Update, June 17th: La Clef des Champs has downsized and re-located. I’ll have an updated review on the area in due course. My thanks to Miro Collas for the update.
La Clef des Champs (literally, “the key fields”, often used to indicate being out in the countryside) is a homestead region designed by Rose Ulrik (Rose Siabonne), which opened in April 2018. Caitlyn and I were able to visit not long after it opened – courtesy of a tip-off from Shakespeare and Max (♥ as always!) – and found it to be a simple, rustic design that is both restful and has what might be for some, a tiny bit of an edge to it.

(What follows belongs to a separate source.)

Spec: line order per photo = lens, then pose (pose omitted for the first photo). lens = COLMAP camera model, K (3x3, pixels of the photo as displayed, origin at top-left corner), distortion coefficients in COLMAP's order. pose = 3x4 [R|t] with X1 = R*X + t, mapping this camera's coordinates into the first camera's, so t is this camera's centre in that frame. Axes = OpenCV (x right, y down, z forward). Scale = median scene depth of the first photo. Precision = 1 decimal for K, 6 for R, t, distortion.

In keeping with its name, the region presents an open, undulating landscape on to which have been scattered a couple of continental farm houses and outbuildings, giving the suggestion the land might be open-sided fields. Visitors arrive in the north-east corner of the region, backed by cliffs and rocky slopes on three sides, while the fourth inclines gently down to the lands below, cut neatly by a farm track.

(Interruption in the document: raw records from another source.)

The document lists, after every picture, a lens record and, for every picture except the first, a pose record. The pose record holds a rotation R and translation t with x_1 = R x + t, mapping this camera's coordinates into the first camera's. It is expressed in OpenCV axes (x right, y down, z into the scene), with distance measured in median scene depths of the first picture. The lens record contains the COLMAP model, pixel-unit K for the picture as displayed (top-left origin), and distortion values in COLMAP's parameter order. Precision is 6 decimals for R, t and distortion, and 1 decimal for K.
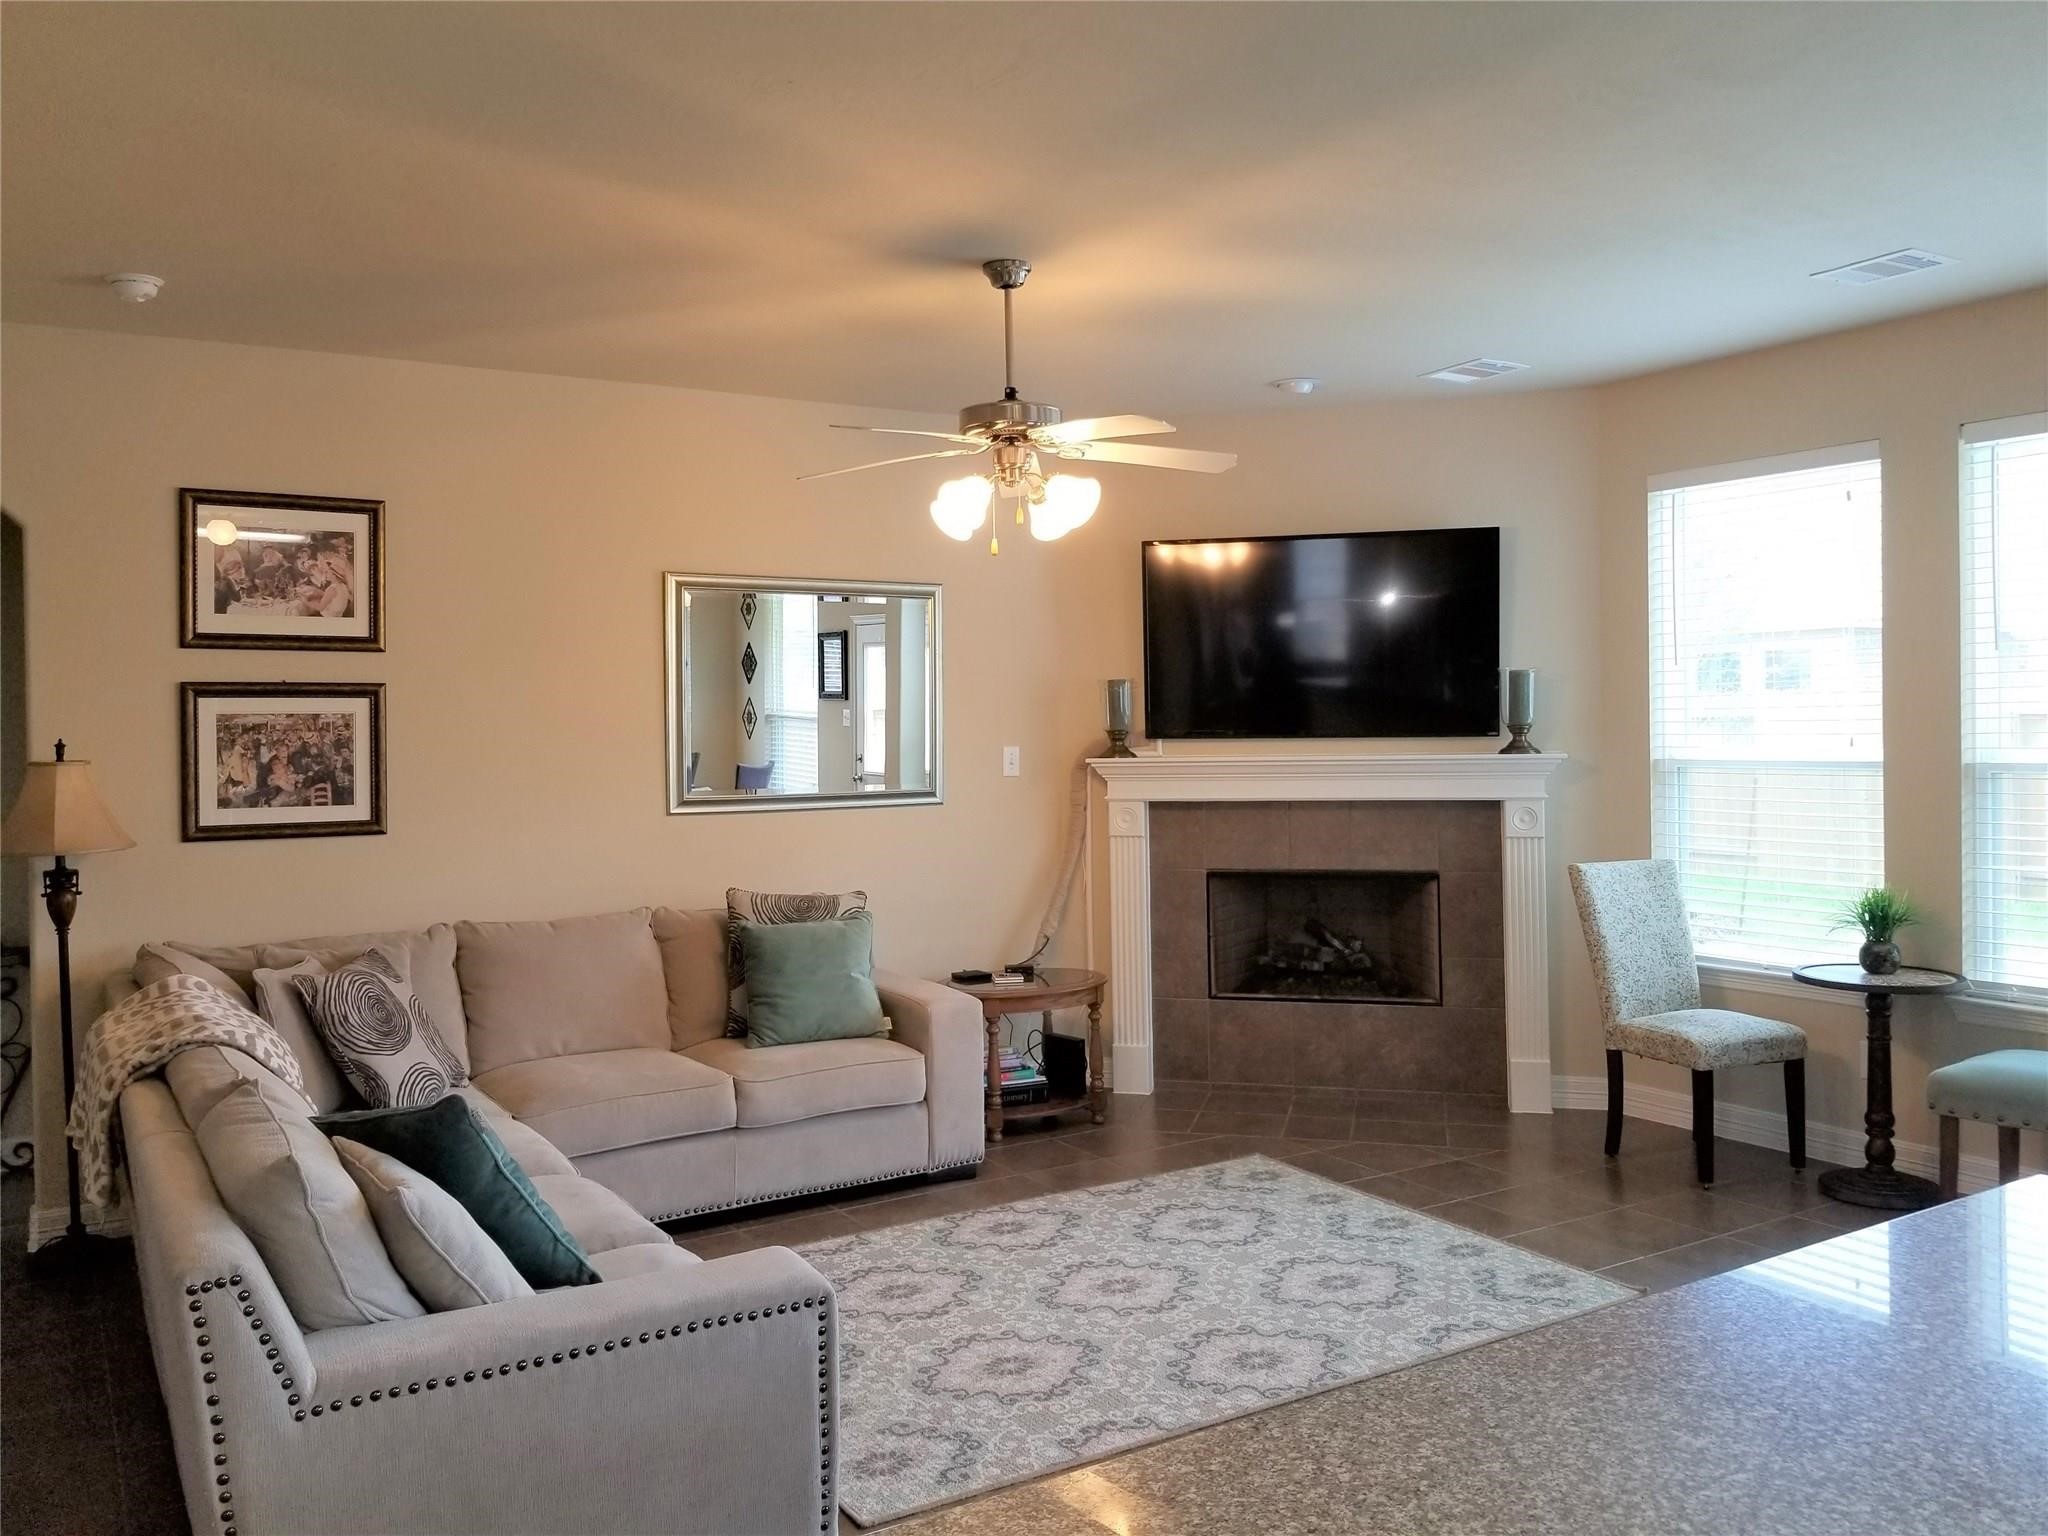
lens RADIAL K [[1589.4, 0, 994.9], [0, 1589.4, 727.4], [0, 0, 1]] dist [0.136725, -0.357456]
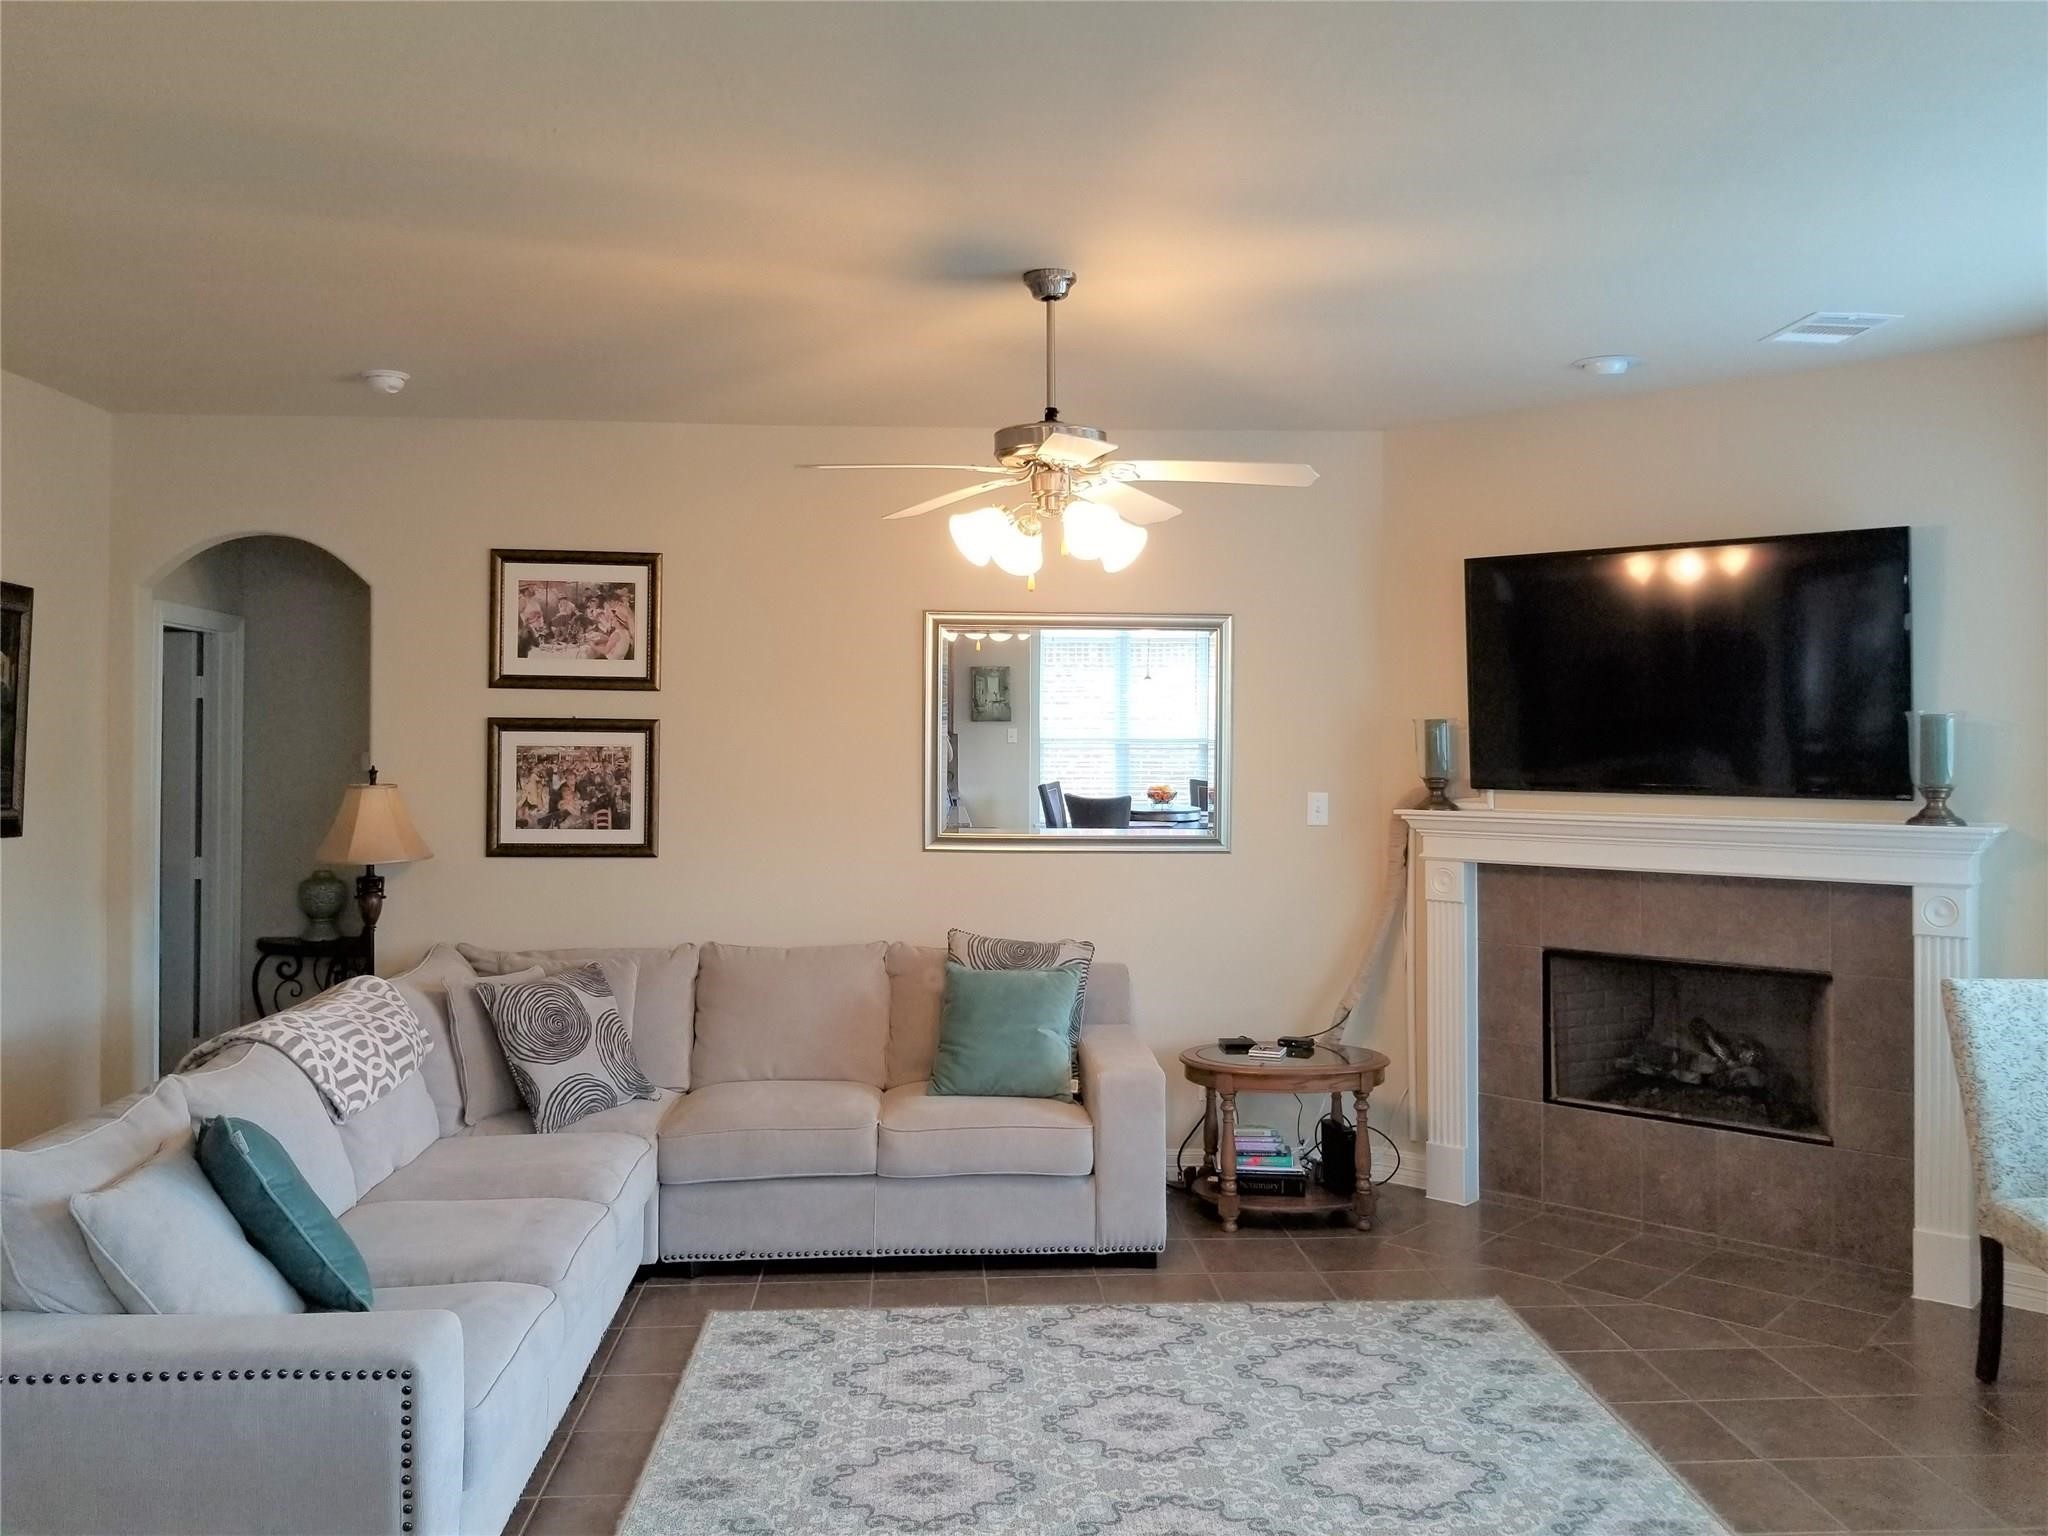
lens RADIAL K [[1585.0, 0, 1004.2], [0, 1585.0, 726.2], [0, 0, 1]] dist [0.109275, -0.223174]
pose [[0.886605, 0.012472, -0.462358, 0.336403], [-0.018476, 0.999794, -0.008460, -0.018427], [0.462158, 0.016043, 0.886653, 0.150850]]
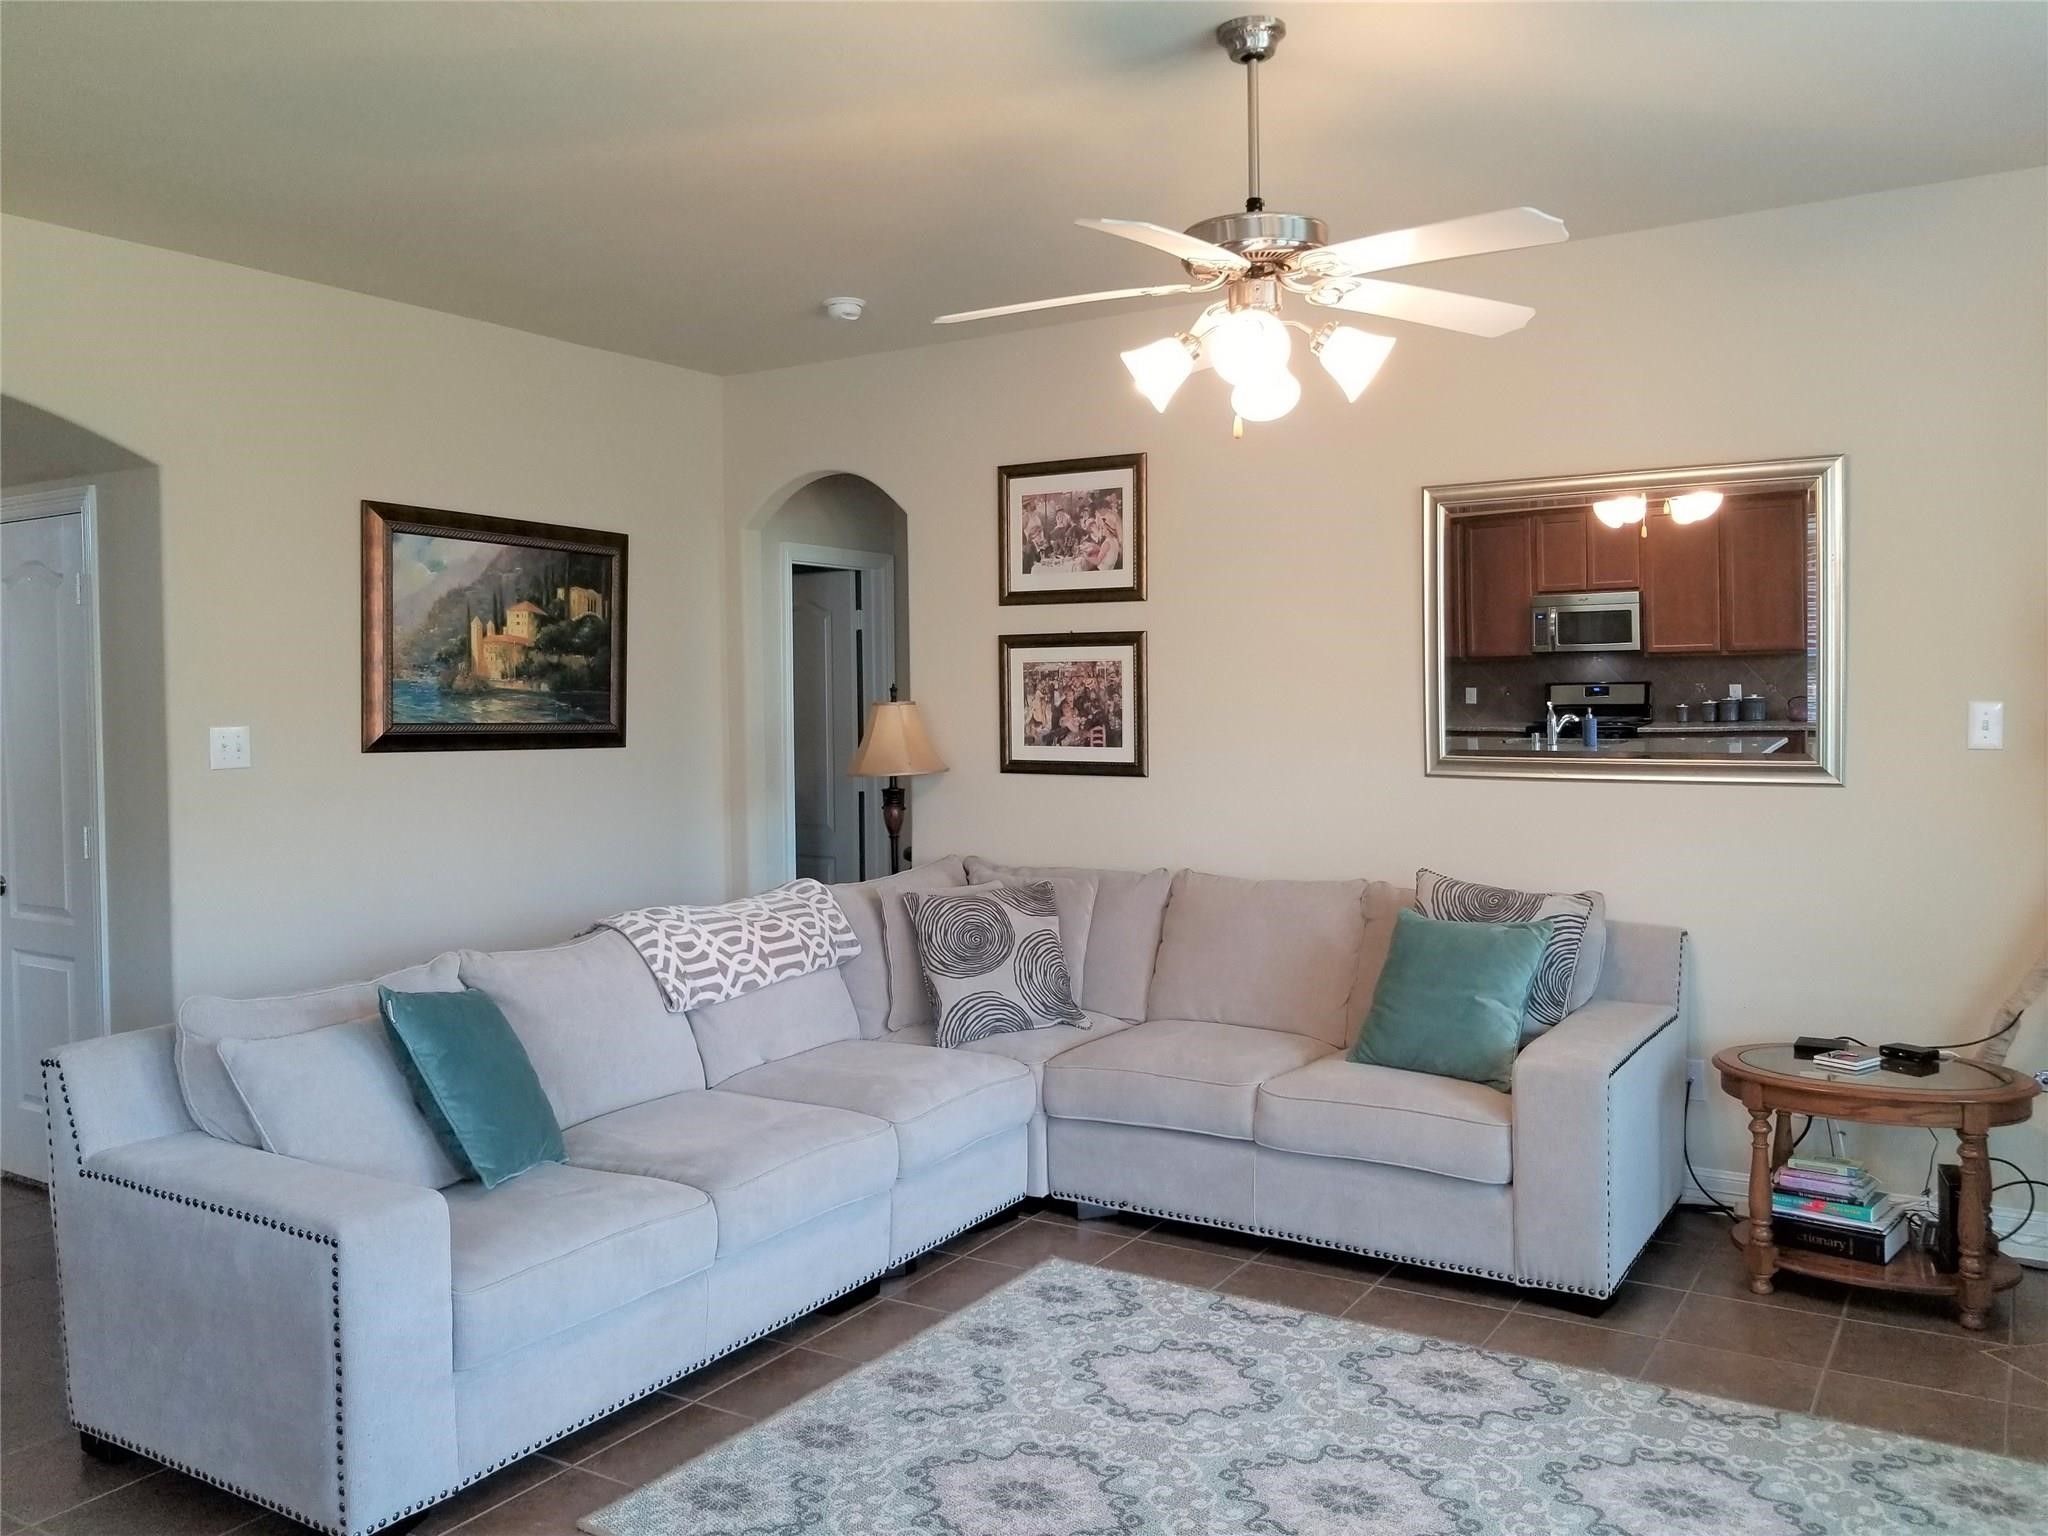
lens RADIAL K [[1587.9, 0, 1019.6], [0, 1587.9, 724.0], [0, 0, 1]] dist [0.100850, -0.188412]
pose [[0.454970, 0.027253, -0.890090, 0.500971], [0.003590, 0.999467, 0.032438, -0.001261], [0.890499, -0.017954, 0.454630, 0.472871]]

This hilltop is home to a modest café, proudly flying the French and Canadian flags and with a motif of the region – a series of large metal keys – hanging from one wall. From the worn patio outside of the café it is possible to look southwards over a small bay watched over by a lighthouse, to where one of the two farmhouses sits, its back to the sea, the track from the hill winding by a short distance away.
However, follow the track down the hill from the café, and before you get to the farmhouse, you’ll find the track forks, one arm continuing south past the little bay and towards the farm mentioned above, the second arm pointing a short finger west to where the second of the farms sits, chickens parading along its patio. Stepping stones offer a way onward, crossing the grass and skirting the house to curve past a little orchard and reaching on towards the farm’s outhouses, the way partially guarded by geese. A little way beyond this farm is a railway track, overlooked by an old warehouse sitting on a slight rise as the land reaches its western seaboard.
The fields between these two farms lie open to wander, a small pond offering a place to sit and, going by the bucket alongside the wooden chairs, plenty of good fishing. It looks south to where a single aged wall stands atop a low hill, the last remnant, it would seem, of a much larger structure that once occupied the hill.
Just beyond the hill with its ruined wall, the landscape is again scooped into a shallow bay, a wooden deck set out over the water to face a small island bearing a windmill. A rowing boat can be obtained from the rezzer on the deck, allowing visitors to cross the water to this little island and explore the windmill and enjoy a little more privacy from the rest of the region.
Deer and horses are to be found scattered around the region, together with numerous places to sit outdoors and enjoy the setting. These range from swings slung beneath the boughs of trees, to simple park benches to blankets waiting with lavish picnics, to the aforementioned decks and chairs – some of which also have food and drink at the ready. A little to the north of the windmill island sits an outdoor stage for music events, gently floating on the water and reached via stepping-stones – although admittedly, I’ve no idea if events are held there.
Elegant in its simplicity, La Clef des Champs makes for a relaxing visit, and rezzing is open for those wishing to use props with their photography – just do please remember to clean up behind you. There’s also a Flickr group for those wishing to submit their finished pictures. And the edge to the region I mentioned at the top of this article? It’s nothing serious for the open-minded; but do keep in mind this is an Adult region in which, although not overt, adult activities can take place.